(Collection entries)
* START *

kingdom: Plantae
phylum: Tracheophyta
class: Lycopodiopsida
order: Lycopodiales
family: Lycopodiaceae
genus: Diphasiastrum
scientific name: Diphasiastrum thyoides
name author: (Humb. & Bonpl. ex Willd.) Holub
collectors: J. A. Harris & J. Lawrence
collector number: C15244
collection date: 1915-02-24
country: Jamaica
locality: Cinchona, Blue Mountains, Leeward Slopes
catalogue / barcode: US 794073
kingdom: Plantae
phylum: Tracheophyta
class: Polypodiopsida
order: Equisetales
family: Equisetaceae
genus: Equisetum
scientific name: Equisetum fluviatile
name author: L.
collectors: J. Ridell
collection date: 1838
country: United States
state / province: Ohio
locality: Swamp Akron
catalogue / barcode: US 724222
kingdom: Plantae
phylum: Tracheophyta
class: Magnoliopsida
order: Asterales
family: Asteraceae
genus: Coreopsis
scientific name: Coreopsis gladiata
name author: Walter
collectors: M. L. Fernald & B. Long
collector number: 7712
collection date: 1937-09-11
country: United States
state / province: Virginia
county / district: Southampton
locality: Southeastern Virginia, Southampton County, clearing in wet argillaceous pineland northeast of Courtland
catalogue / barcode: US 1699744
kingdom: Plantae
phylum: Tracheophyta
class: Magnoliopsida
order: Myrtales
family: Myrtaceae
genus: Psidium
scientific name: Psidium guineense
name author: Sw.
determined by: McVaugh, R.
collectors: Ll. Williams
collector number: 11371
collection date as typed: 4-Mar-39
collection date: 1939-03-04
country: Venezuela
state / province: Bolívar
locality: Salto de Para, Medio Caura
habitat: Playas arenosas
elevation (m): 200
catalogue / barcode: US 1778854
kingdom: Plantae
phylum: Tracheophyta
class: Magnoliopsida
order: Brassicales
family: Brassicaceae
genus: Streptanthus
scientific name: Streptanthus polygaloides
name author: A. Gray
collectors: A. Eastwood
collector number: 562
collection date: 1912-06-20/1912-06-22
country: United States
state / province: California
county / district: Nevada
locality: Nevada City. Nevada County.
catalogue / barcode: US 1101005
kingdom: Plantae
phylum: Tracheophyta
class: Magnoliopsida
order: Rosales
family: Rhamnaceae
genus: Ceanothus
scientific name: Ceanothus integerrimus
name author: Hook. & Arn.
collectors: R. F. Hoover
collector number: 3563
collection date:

* END *

Do this:
Rewrite every row above with "collectors" changed to "collected by" and nothing else altered.

Finished task:
kingdom: Plantae
phylum: Tracheophyta
class: Lycopodiopsida
order: Lycopodiales
family: Lycopodiaceae
genus: Diphasiastrum
scientific name: Diphasiastrum thyoides
name author: (Humb. & Bonpl. ex Willd.) Holub
collected by: J. A. Harris & J. Lawrence
collector number: C15244
collection date: 1915-02-24
country: Jamaica
locality: Cinchona, Blue Mountains, Leeward Slopes
catalogue / barcode: US 794073
kingdom: Plantae
phylum: Tracheophyta
class: Polypodiopsida
order: Equisetales
family: Equisetaceae
genus: Equisetum
scientific name: Equisetum fluviatile
name author: L.
collected by: J. Ridell
collection date: 1838
country: United States
state / province: Ohio
locality: Swamp Akron
catalogue / barcode: US 724222
kingdom: Plantae
phylum: Tracheophyta
class: Magnoliopsida
order: Asterales
family: Asteraceae
genus: Coreopsis
scientific name: Coreopsis gladiata
name author: Walter
collected by: M. L. Fernald & B. Long
collector number: 7712
collection date: 1937-09-11
country: United States
state / province: Virginia
county / district: Southampton
locality: Southeastern Virginia, Southampton County, clearing in wet argillaceous pineland northeast of Courtland
catalogue / barcode: US 1699744
kingdom: Plantae
phylum: Tracheophyta
class: Magnoliopsida
order: Myrtales
family: Myrtaceae
genus: Psidium
scientific name: Psidium guineense
name author: Sw.
determined by: McVaugh, R.
collected by: Ll. Williams
collector number: 11371
collection date as typed: 4-Mar-39
collection date: 1939-03-04
country: Venezuela
state / province: Bolívar
locality: Salto de Para, Medio Caura
habitat: Playas arenosas
elevation (m): 200
catalogue / barcode: US 1778854
kingdom: Plantae
phylum: Tracheophyta
class: Magnoliopsida
order: Brassicales
family: Brassicaceae
genus: Streptanthus
scientific name: Streptanthus polygaloides
name author: A. Gray
collected by: A. Eastwood
collector number: 562
collection date: 1912-06-20/1912-06-22
country: United States
state / province: California
county / district: Nevada
locality: Nevada City. Nevada County.
catalogue / barcode: US 1101005
kingdom: Plantae
phylum: Tracheophyta
class: Magnoliopsida
order: Rosales
family: Rhamnaceae
genus: Ceanothus
scientific name: Ceanothus integerrimus
name author: Hook. & Arn.
collected by: R. F. Hoover
collector number: 3563
collection date:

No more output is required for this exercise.